Investors at the San Francisco Private Company have cut their selling price by over 25% in recent weeks – thanks to a series of bad news that ended Wednesday with Trump's Secretary of Health and Social Services who stated that the agency was working with the agency. the FDA to ban all flavored e-cigs amid a string of vaping-related deaths.

Juul mint-flavored pods accounted for 75% of total sales in August, according to Nielsen's proprietary data obtained by The Post.

The resulting stock price slump was so severe that 35% of Juul bought by Philip Morris's parent company, Altria, last year is now at risk of being flooded, according to investors familiar with these transactions. .

This is because bidders are reluctant to pay more than $ 220 per share – well below the price of $ 249 that Altria paid in connection with a transaction last December that assessed the e-cigs vendor at 38 billions of dollars, indicated sources close to offers.

"There has been a lag between buyers and sellers and not much has happened," said Tim Sullivan, chief executive of Oceanic Partners, a brokerage firm at The Post.

At the beginning of September, sellers asked buyers to pay between $ 360 and $ 280 a share, according to investors familiar with the transactions. In June, the title was selling for between $ 305 and $ 235, and the last exchange, at $ 267, took place in August, said one person informed of sales.

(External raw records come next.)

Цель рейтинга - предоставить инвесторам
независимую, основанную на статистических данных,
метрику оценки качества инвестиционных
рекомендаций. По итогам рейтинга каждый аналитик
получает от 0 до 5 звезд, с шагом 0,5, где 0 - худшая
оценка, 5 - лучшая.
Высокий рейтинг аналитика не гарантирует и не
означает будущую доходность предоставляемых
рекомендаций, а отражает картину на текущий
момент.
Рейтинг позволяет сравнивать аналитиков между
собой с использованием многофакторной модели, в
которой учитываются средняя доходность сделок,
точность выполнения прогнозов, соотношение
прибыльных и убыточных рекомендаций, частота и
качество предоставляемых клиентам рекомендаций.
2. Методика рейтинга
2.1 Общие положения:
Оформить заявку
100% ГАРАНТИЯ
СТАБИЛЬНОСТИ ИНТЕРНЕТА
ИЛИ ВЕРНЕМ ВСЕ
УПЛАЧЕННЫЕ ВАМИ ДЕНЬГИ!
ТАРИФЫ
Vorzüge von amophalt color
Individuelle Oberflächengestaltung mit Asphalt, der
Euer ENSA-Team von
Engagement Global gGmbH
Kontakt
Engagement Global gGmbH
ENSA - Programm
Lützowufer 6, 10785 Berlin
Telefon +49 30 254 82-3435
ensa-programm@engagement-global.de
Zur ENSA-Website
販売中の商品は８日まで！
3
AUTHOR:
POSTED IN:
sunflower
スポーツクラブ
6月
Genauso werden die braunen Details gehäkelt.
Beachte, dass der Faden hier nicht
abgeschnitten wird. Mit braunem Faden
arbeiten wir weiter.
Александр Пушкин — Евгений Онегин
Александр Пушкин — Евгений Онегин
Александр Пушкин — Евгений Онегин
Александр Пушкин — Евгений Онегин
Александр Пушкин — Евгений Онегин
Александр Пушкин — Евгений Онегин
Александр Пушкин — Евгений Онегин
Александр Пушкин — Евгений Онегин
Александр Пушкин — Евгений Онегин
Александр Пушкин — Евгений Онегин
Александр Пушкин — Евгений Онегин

But Tuesday, a seller claiming just $ 261, or $ 170 million, put on the market a single block of 595,000 shares, price that bidders were wary of hitting, according to another investor aware of it. offer.

Juul refused to comment.

The price of the slippage follows a series of regulatory pressures that began with the Food and Drug Administration's Monday note that Juul had criticized Juul for selling his nicotine products as a safe alternative to smoking.

Two days later, the Centers for Disease Control warned people to stay away from electronic cigarettes, claiming that they were investigating hundreds of diseases related to vaporization. Six deaths have also been reported in six states, including New York.

A few hours later, HHS secretary Alex Azar dropped the big bomb when he announced his intention to ban flavored pods during an appearance in front of an oval office alongside the President and First Lady Melania Trump.

It is unlikely that Altria is the only investor burned by regulatory threats. In August, Juul raised $ 785 million in an investment round led by Poseidon Holdings, a venture capital fund focused on tobacco and weeds, in an investment that valued the company at a higher undisclosed amount. to December, according to data from the research company Pitchbook.

And as The Post reported in May, Capital Reinsurance, a unit of Capital hedge fund group, bought Juul shares in the secondary market for more than $ 300 a share. The seller of these shares was Fidelity Investments, one of Juul's first investors, sources told The Post.